Excerpted records START

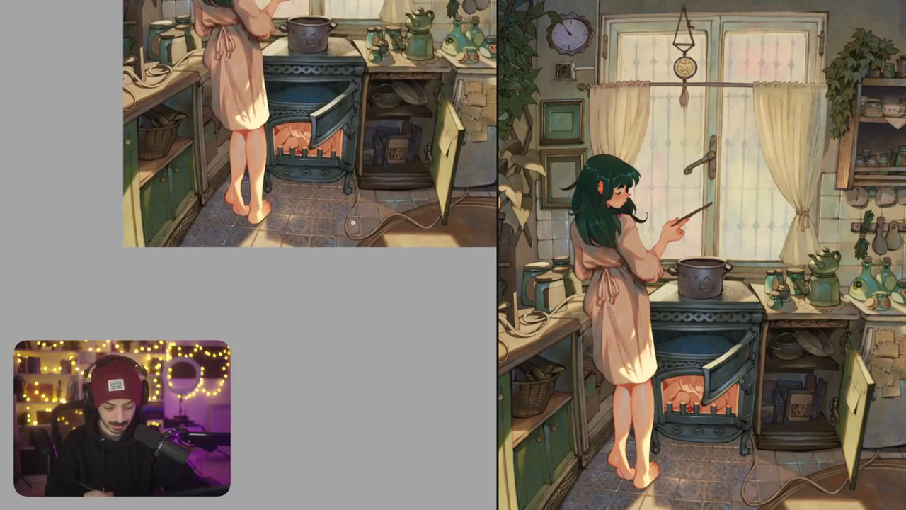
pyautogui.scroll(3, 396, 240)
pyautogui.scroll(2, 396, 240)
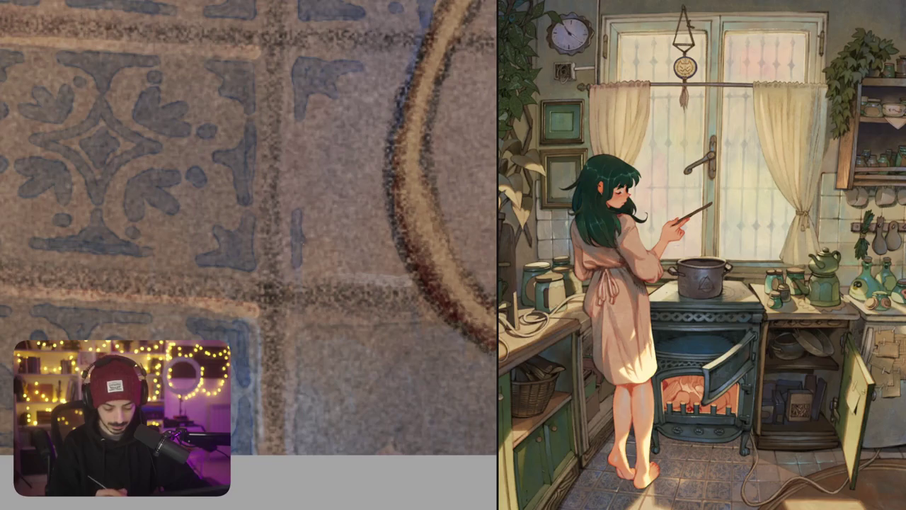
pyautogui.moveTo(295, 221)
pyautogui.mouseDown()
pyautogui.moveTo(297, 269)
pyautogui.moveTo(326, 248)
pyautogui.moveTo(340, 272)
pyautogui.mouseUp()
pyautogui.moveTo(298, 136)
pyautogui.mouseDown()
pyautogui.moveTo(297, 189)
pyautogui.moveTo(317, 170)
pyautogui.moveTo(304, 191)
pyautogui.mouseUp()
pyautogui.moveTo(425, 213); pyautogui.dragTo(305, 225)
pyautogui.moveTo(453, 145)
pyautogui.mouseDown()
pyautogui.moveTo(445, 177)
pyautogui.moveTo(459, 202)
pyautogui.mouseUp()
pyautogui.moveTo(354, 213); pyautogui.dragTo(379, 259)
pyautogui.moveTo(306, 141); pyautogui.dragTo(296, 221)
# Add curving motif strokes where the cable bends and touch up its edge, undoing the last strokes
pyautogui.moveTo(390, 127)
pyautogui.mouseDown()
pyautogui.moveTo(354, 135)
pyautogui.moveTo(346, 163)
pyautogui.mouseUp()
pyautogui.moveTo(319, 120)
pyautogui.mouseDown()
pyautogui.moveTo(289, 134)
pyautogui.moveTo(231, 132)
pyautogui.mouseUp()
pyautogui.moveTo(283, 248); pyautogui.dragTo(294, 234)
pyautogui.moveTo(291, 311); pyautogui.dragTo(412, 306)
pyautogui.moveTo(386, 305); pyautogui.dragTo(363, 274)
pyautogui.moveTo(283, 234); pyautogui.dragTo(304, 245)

Excerpted records END

Brief ▸
From the line that contains "pyautogui.moveTo(425, 213); pyautogui.dragTo(305, 225)" down to the last line of the listing above, repeat each line exactly, and include nothing else.

Task result ▸
pyautogui.moveTo(425, 213); pyautogui.dragTo(305, 225)
pyautogui.moveTo(453, 145)
pyautogui.mouseDown()
pyautogui.moveTo(445, 177)
pyautogui.moveTo(459, 202)
pyautogui.mouseUp()
pyautogui.moveTo(354, 213); pyautogui.dragTo(379, 259)
pyautogui.moveTo(306, 141); pyautogui.dragTo(296, 221)
# Add curving motif strokes where the cable bends and touch up its edge, undoing the last strokes
pyautogui.moveTo(390, 127)
pyautogui.mouseDown()
pyautogui.moveTo(354, 135)
pyautogui.moveTo(346, 163)
pyautogui.mouseUp()
pyautogui.moveTo(319, 120)
pyautogui.mouseDown()
pyautogui.moveTo(289, 134)
pyautogui.moveTo(231, 132)
pyautogui.mouseUp()
pyautogui.moveTo(283, 248); pyautogui.dragTo(294, 234)
pyautogui.moveTo(291, 311); pyautogui.dragTo(412, 306)
pyautogui.moveTo(386, 305); pyautogui.dragTo(363, 274)
pyautogui.moveTo(283, 234); pyautogui.dragTo(304, 245)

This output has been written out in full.